### [Provided records]
==*==
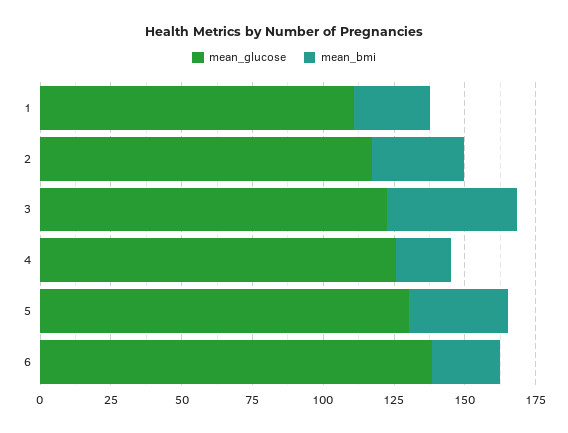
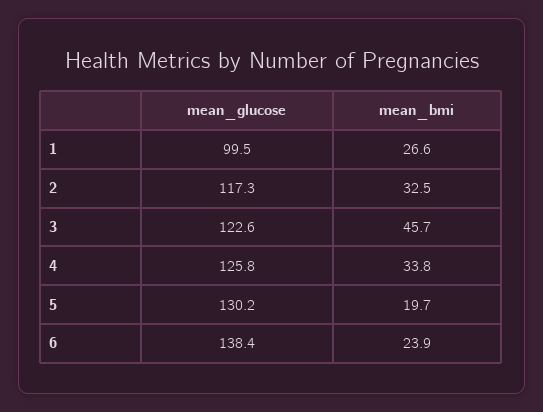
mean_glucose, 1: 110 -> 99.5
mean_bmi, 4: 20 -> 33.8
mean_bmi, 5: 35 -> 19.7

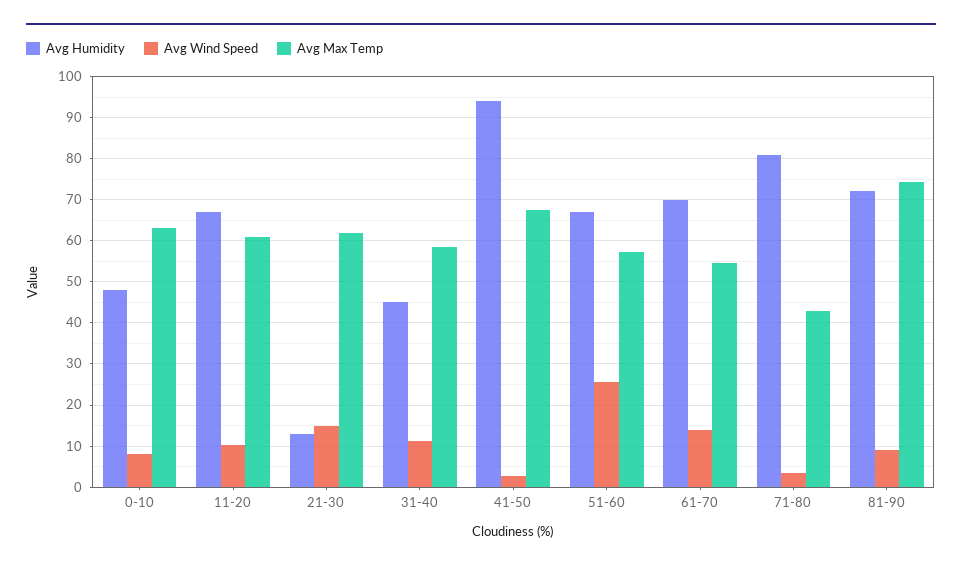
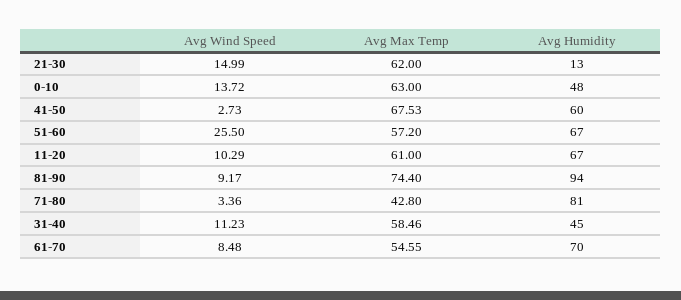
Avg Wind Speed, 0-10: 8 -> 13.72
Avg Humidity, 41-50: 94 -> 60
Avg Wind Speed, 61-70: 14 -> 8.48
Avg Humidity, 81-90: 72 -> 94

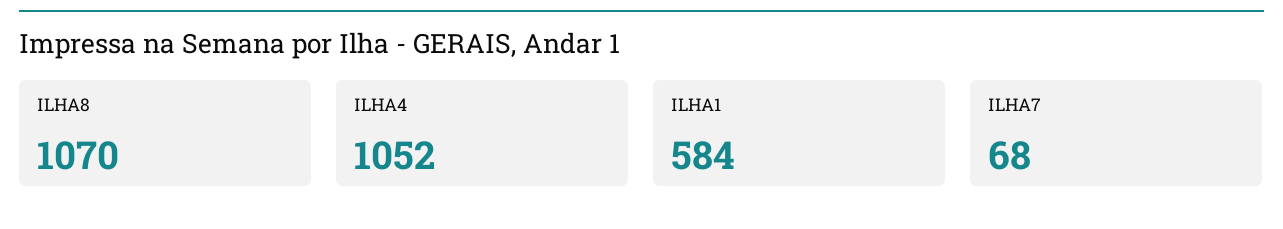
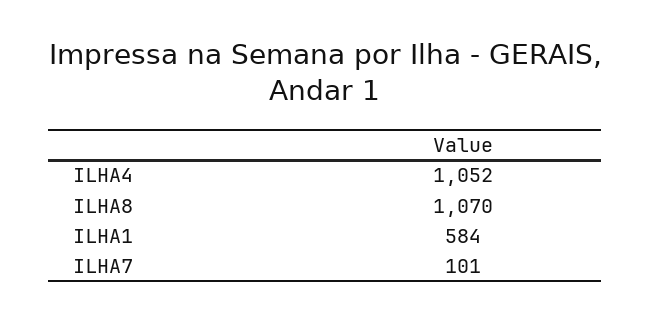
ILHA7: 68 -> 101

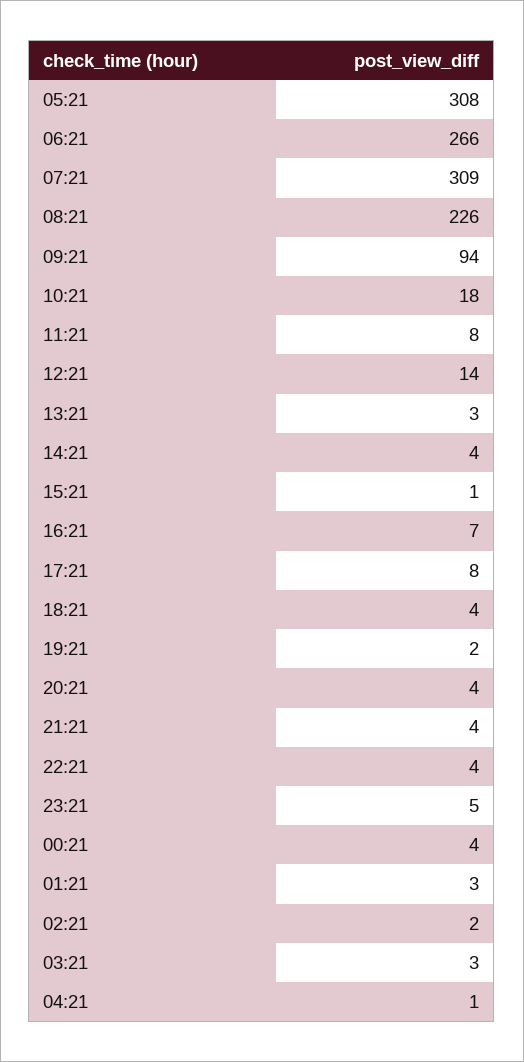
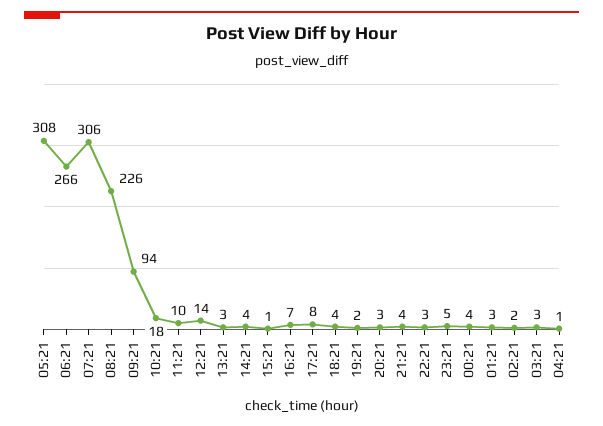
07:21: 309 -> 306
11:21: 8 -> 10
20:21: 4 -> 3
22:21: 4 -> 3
==*==
### [Job]
Omit all images when repeating the data above exactly.

### [Reply]
mean_glucose, 1: 110 -> 99.5
mean_bmi, 4: 20 -> 33.8
mean_bmi, 5: 35 -> 19.7

Avg Wind Speed, 0-10: 8 -> 13.72
Avg Humidity, 41-50: 94 -> 60
Avg Wind Speed, 61-70: 14 -> 8.48
Avg Humidity, 81-90: 72 -> 94

ILHA7: 68 -> 101

07:21: 309 -> 306
11:21: 8 -> 10
20:21: 4 -> 3
22:21: 4 -> 3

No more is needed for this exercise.